**Provided passage**
· · · ·

Demeaning with two (n) fixed effects in panel regressions I would like to ask for your help concerning the following issue.
In a nutshell, I would like to know, how demeaning works in a panel regression with two (separate) fixed effects.
Let us assume I have the textbook balanced panel with $N=100$ individuals $i$ and $T=20$ time periods $t$ (say, 100 firms observed over 20 years, neither does a firm enter the sample, nor does a firm leave it). I observe regressand $Y$ and the two regressors $X$ and $Z$.
To estimate a two-way-fixed effects model with both individual- and time-fixed effects, I could estimate (being only interested in coefficients $\mathbf{\beta}$)
$Y_{i,t} = \lambda^i + \lambda^t + \beta_{1} \cdot X_{i,t}+ \beta_{2}\cdot Z_{i,t}+\varepsilon_{i,t},$
where $\lambda^{m}$ is meant as a short-hand notation for $\sum_{m=1}^M \lambda_m \cdot \mathbf{I}(m \in group~ m)$, with $\mathbf{I}(.)$ being the indicator function, which takes upon the value of 1, if the expression in brackets is true and 0 else. I.e., I include a dummy-variable for every individual $i$ and time period $t$.
But for computational convenience, I would like to get rid off the dummies and estimate the model by demeaning. 
However, I am stuck which means to subtract and which terms to add.
Thus, let us visit the easier example of exclusively individual fixed effects.
Instead of estimating
$Y_{i,t} = \lambda^i + \alpha_{1} \cdot X_{i,t}+ \alpha_{2}\cdot Z_{i,t}+\eta_{i,t}$
I estimate 
$Y_{i,t}-\bar{Y}_i = \alpha_{1} \cdot (X_{i,t}-\bar{X}_i)+ \alpha_{2} \cdot (Z_{i,t}-\bar{Z}_i) + (\eta_{i,t}-\bar{\eta}_{i}),$
where "upper-bar with index i" denotes means taken over i. E.g., for $i=1$, for each of the $T=20$ observations I have for $i=1$, I subtract the mean of $i=1$ computed over that $T=20$ observations.

· · · ·

**Raw data**

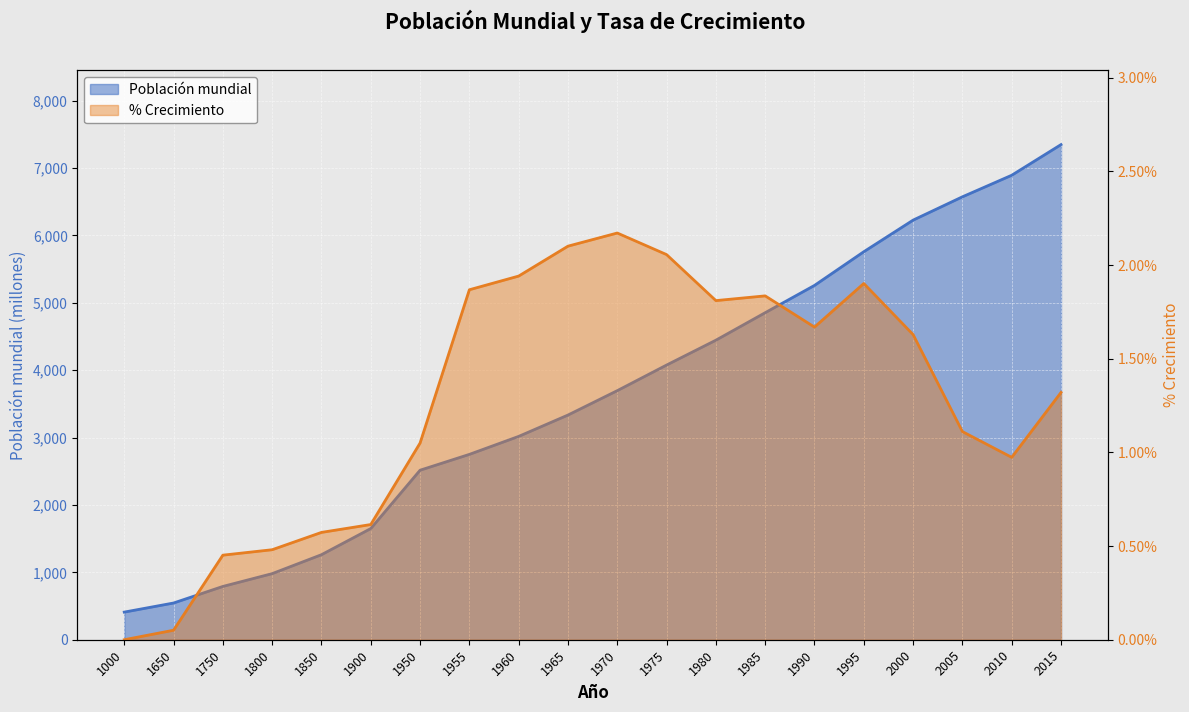

How many lines are shown in the chart?

2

· · · ·

**Task list**
A. Quote the fixed-effects post word for word, from "But for computational" up to and including "individual fixed effects.".
B. Render this sentence from the fixed-effects post in Spanish: "In a nutshell, I would like to know, how demeaning works in a panel regression with two (separate) fixed effects."

**Task-by-task solutions**
A.
But for computational convenience, I would like to get rid off the dummies and estimate the model by demeaning. 
However, I am stuck which means to subtract and which terms to add.
Thus, let us visit the easier example of exclusively individual fixed effects.

B. En resumen, me gustaría saber cómo funciona la sustracción de medias en una regresión de panel con dos efectos fijos (separados).